TO DO: Every line below should be copied out exactly.

GIVEN RECORDS:
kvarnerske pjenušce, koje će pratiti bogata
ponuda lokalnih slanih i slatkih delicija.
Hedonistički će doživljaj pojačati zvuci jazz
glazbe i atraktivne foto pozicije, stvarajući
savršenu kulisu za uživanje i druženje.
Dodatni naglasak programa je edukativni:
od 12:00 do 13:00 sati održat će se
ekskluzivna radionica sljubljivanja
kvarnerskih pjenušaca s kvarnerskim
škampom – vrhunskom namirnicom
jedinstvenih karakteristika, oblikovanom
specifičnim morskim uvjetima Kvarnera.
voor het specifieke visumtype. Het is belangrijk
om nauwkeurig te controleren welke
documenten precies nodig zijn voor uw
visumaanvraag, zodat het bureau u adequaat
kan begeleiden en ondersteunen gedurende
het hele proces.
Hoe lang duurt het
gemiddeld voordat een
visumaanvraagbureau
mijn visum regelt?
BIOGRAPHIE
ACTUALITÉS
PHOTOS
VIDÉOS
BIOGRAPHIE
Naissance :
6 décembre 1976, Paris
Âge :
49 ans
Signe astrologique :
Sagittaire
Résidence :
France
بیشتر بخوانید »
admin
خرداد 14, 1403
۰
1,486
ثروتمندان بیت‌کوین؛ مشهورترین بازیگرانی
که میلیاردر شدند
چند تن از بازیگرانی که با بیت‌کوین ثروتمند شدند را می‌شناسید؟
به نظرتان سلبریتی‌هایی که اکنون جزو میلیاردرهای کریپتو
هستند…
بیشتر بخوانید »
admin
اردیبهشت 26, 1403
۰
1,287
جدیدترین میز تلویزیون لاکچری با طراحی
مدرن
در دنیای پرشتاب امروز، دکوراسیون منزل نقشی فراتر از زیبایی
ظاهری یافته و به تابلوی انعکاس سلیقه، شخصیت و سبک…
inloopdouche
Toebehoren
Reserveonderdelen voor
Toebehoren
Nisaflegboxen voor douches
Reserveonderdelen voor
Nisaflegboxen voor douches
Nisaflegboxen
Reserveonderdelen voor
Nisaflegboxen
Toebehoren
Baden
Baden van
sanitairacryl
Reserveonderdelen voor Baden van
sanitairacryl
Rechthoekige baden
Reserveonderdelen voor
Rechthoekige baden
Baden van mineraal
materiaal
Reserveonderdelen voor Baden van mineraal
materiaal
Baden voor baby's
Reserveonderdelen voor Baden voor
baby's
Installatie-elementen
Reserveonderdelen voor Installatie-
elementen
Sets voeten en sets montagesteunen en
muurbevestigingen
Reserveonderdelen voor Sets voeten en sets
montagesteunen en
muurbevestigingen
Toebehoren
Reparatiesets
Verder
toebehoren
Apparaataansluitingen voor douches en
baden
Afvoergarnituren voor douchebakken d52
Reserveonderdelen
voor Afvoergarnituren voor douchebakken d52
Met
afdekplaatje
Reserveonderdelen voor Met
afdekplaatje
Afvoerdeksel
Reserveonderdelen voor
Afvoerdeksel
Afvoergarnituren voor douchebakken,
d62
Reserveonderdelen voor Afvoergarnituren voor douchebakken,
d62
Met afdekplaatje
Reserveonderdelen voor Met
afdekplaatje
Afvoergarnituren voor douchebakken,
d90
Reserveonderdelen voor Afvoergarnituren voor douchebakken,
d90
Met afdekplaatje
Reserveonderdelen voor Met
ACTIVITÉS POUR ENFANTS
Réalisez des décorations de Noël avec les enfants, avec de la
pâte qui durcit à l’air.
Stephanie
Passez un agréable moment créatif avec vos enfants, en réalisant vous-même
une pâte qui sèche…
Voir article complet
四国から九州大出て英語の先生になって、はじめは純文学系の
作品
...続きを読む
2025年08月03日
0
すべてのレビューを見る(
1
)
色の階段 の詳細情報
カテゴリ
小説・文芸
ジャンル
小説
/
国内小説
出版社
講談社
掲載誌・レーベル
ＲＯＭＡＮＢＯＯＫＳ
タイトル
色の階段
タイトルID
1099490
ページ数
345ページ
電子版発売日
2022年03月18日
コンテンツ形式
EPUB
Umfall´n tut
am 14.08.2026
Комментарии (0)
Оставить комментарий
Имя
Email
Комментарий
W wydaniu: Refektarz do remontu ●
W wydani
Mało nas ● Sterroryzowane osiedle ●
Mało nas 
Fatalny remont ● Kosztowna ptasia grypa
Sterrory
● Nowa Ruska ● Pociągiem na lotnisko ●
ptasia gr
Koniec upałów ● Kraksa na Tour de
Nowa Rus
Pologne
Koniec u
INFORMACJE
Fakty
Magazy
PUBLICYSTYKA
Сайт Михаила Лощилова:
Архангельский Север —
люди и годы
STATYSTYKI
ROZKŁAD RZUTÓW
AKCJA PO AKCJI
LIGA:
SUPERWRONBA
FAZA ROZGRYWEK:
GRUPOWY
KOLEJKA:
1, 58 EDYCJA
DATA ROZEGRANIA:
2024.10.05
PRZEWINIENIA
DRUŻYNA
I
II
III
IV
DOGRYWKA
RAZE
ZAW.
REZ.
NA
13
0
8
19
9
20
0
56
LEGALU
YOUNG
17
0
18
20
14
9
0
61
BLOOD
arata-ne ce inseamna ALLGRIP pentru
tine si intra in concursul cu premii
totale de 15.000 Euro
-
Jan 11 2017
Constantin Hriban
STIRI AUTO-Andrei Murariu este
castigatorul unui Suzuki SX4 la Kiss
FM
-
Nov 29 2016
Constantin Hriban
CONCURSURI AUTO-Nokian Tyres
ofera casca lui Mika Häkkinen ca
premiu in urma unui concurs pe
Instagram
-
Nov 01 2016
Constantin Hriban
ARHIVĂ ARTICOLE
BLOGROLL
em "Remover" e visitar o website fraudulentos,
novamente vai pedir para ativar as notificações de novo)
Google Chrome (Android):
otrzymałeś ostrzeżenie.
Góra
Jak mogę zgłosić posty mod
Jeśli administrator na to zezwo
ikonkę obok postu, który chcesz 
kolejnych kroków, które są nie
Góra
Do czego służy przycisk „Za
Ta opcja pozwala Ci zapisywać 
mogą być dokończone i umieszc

ANSWER AREA:
kvarnerske pjenušce, koje će pratiti bogata
ponuda lokalnih slanih i slatkih delicija.
Hedonistički će doživljaj pojačati zvuci jazz
glazbe i atraktivne foto pozicije, stvarajući
savršenu kulisu za uživanje i druženje.
Dodatni naglasak programa je edukativni:
od 12:00 do 13:00 sati održat će se
ekskluzivna radionica sljubljivanja
kvarnerskih pjenušaca s kvarnerskim
škampom – vrhunskom namirnicom
jedinstvenih karakteristika, oblikovanom
specifičnim morskim uvjetima Kvarnera.
voor het specifieke visumtype. Het is belangrijk
om nauwkeurig te controleren welke
documenten precies nodig zijn voor uw
visumaanvraag, zodat het bureau u adequaat
kan begeleiden en ondersteunen gedurende
het hele proces.
Hoe lang duurt het
gemiddeld voordat een
visumaanvraagbureau
mijn visum regelt?
BIOGRAPHIE
ACTUALITÉS
PHOTOS
VIDÉOS
BIOGRAPHIE
Naissance :
6 décembre 1976, Paris
Âge :
49 ans
Signe astrologique :
Sagittaire
Résidence :
France
بیشتر بخوانید »
admin
خرداد 14, 1403
۰
1,486
ثروتمندان بیت‌کوین؛ مشهورترین بازیگرانی
که میلیاردر شدند
چند تن از بازیگرانی که با بیت‌کوین ثروتمند شدند را می‌شناسید؟
به نظرتان سلبریتی‌هایی که اکنون جزو میلیاردرهای کریپتو
هستند…
بیشتر بخوانید »
admin
اردیبهشت 26, 1403
۰
1,287
جدیدترین میز تلویزیون لاکچری با طراحی
مدرن
در دنیای پرشتاب امروز، دکوراسیون منزل نقشی فراتر از زیبایی
ظاهری یافته و به تابلوی انعکاس سلیقه، شخصیت و سبک…
inloopdouche
Toebehoren
Reserveonderdelen voor
Toebehoren
Nisaflegboxen voor douches
Reserveonderdelen voor
Nisaflegboxen voor douches
Nisaflegboxen
Reserveonderdelen voor
Nisaflegboxen
Toebehoren
Baden
Baden van
sanitairacryl
Reserveonderdelen voor Baden van
sanitairacryl
Rechthoekige baden
Reserveonderdelen voor
Rechthoekige baden
Baden van mineraal
materiaal
Reserveonderdelen voor Baden van mineraal
materiaal
Baden voor baby's
Reserveonderdelen voor Baden voor
baby's
Installatie-elementen
Reserveonderdelen voor Installatie-
elementen
Sets voeten en sets montagesteunen en
muurbevestigingen
Reserveonderdelen voor Sets voeten en sets
montagesteunen en
muurbevestigingen
Toebehoren
Reparatiesets
Verder
toebehoren
Apparaataansluitingen voor douches en
baden
Afvoergarnituren voor douchebakken d52
Reserveonderdelen
voor Afvoergarnituren voor douchebakken d52
Met
afdekplaatje
Reserveonderdelen voor Met
afdekplaatje
Afvoerdeksel
Reserveonderdelen voor
Afvoerdeksel
Afvoergarnituren voor douchebakken,
d62
Reserveonderdelen voor Afvoergarnituren voor douchebakken,
d62
Met afdekplaatje
Reserveonderdelen voor Met
afdekplaatje
Afvoergarnituren voor douchebakken,
d90
Reserveonderdelen voor Afvoergarnituren voor douchebakken,
d90
Met afdekplaatje
Reserveonderdelen voor Met
ACTIVITÉS POUR ENFANTS
Réalisez des décorations de Noël avec les enfants, avec de la
pâte qui durcit à l’air.
Stephanie
Passez un agréable moment créatif avec vos enfants, en réalisant vous-même
une pâte qui sèche…
Voir article complet
四国から九州大出て英語の先生になって、はじめは純文学系の
作品
...続きを読む
2025年08月03日
0
すべてのレビューを見る(
1
)
色の階段 の詳細情報
カテゴリ
小説・文芸
ジャンル
小説
/
国内小説
出版社
講談社
掲載誌・レーベル
ＲＯＭＡＮＢＯＯＫＳ
タイトル
色の階段
タイトルID
1099490
ページ数
345ページ
電子版発売日
2022年03月18日
コンテンツ形式
EPUB
Umfall´n tut
am 14.08.2026
Комментарии (0)
Оставить комментарий
Имя
Email
Комментарий
W wydaniu: Refektarz do remontu ●
W wydani
Mało nas ● Sterroryzowane osiedle ●
Mało nas 
Fatalny remont ● Kosztowna ptasia grypa
Sterrory
● Nowa Ruska ● Pociągiem na lotnisko ●
ptasia gr
Koniec upałów ● Kraksa na Tour de
Nowa Rus
Pologne
Koniec u
INFORMACJE
Fakty
Magazy
PUBLICYSTYKA
Сайт Михаила Лощилова:
Архангельский Север —
люди и годы
STATYSTYKI
ROZKŁAD RZUTÓW
AKCJA PO AKCJI
LIGA:
SUPERWRONBA
FAZA ROZGRYWEK:
GRUPOWY
KOLEJKA:
1, 58 EDYCJA
DATA ROZEGRANIA:
2024.10.05
PRZEWINIENIA
DRUŻYNA
I
II
III
IV
DOGRYWKA
RAZE
ZAW.
REZ.
NA
13
0
8
19
9
20
0
56
LEGALU
YOUNG
17
0
18
20
14
9
0
61
BLOOD
arata-ne ce inseamna ALLGRIP pentru
tine si intra in concursul cu premii
totale de 15.000 Euro
-
Jan 11 2017
Constantin Hriban
STIRI AUTO-Andrei Murariu este
castigatorul unui Suzuki SX4 la Kiss
FM
-
Nov 29 2016
Constantin Hriban
CONCURSURI AUTO-Nokian Tyres
ofera casca lui Mika Häkkinen ca
premiu in urma unui concurs pe
Instagram
-
Nov 01 2016
Constantin Hriban
ARHIVĂ ARTICOLE
BLOGROLL
em "Remover" e visitar o website fraudulentos,
novamente vai pedir para ativar as notificações de novo)
Google Chrome (Android):
otrzymałeś ostrzeżenie.
Góra
Jak mogę zgłosić posty mod
Jeśli administrator na to zezwo
ikonkę obok postu, który chcesz 
kolejnych kroków, które są nie
Góra
Do czego służy przycisk „Za
Ta opcja pozwala Ci zapisywać 
mogą być dokończone i umieszc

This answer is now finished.